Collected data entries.
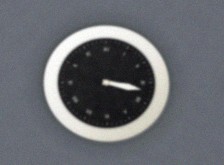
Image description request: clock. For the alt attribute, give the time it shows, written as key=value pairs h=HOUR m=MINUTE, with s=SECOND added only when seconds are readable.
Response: h=3 m=17
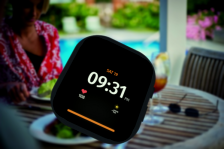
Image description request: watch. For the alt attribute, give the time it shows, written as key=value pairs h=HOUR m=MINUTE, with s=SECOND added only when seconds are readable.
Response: h=9 m=31
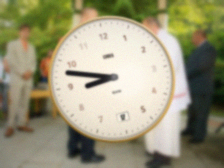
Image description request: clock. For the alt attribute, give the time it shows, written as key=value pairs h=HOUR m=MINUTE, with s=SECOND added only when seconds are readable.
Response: h=8 m=48
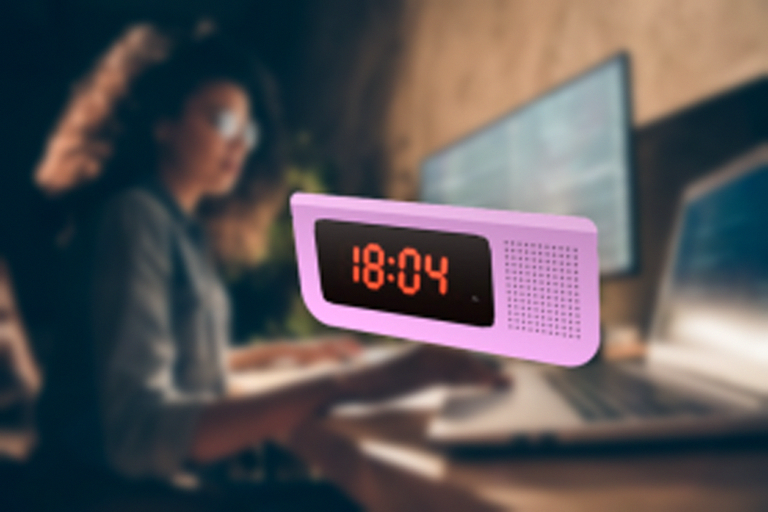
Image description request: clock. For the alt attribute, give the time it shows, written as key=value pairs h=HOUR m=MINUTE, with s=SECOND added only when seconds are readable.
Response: h=18 m=4
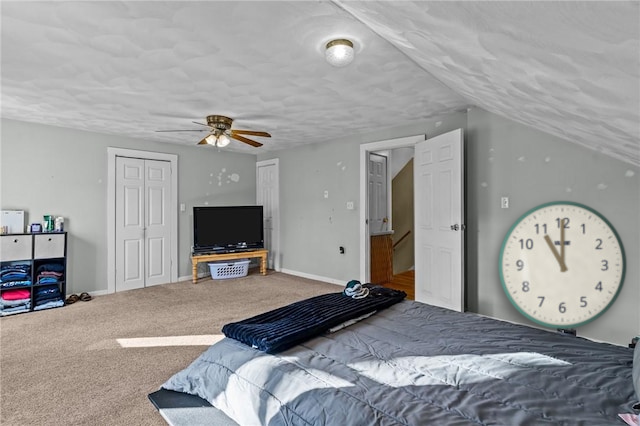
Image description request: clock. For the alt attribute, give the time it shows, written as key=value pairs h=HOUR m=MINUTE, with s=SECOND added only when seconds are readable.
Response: h=11 m=0
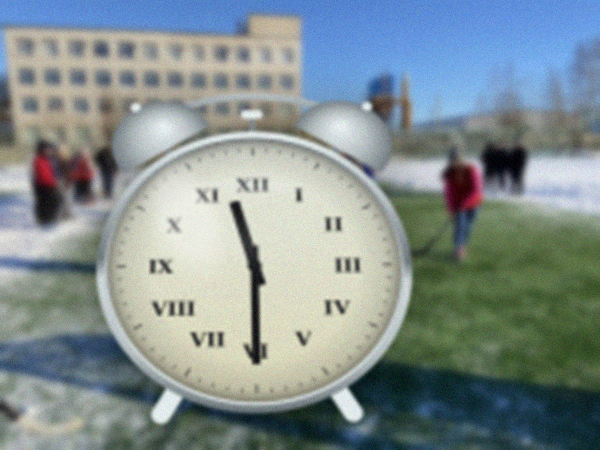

EXERCISE DETAILS. Please reproduce every line of the data above word for word, omitting the pictures.

REPLY.
Image description request: clock. For the alt attribute, give the time it shows, written as key=value pairs h=HOUR m=MINUTE, with s=SECOND added only when seconds are readable.
Response: h=3 m=17
Image description request: watch. For the alt attribute, give the time it shows, written as key=value pairs h=HOUR m=MINUTE, with s=SECOND added only when seconds are readable.
Response: h=9 m=31
Image description request: clock. For the alt attribute, give the time it shows, written as key=value pairs h=HOUR m=MINUTE, with s=SECOND added only when seconds are readable.
Response: h=8 m=48
Image description request: clock. For the alt attribute, give the time it shows, written as key=value pairs h=HOUR m=MINUTE, with s=SECOND added only when seconds are readable.
Response: h=18 m=4
Image description request: clock. For the alt attribute, give the time it shows, written as key=value pairs h=HOUR m=MINUTE, with s=SECOND added only when seconds are readable.
Response: h=11 m=0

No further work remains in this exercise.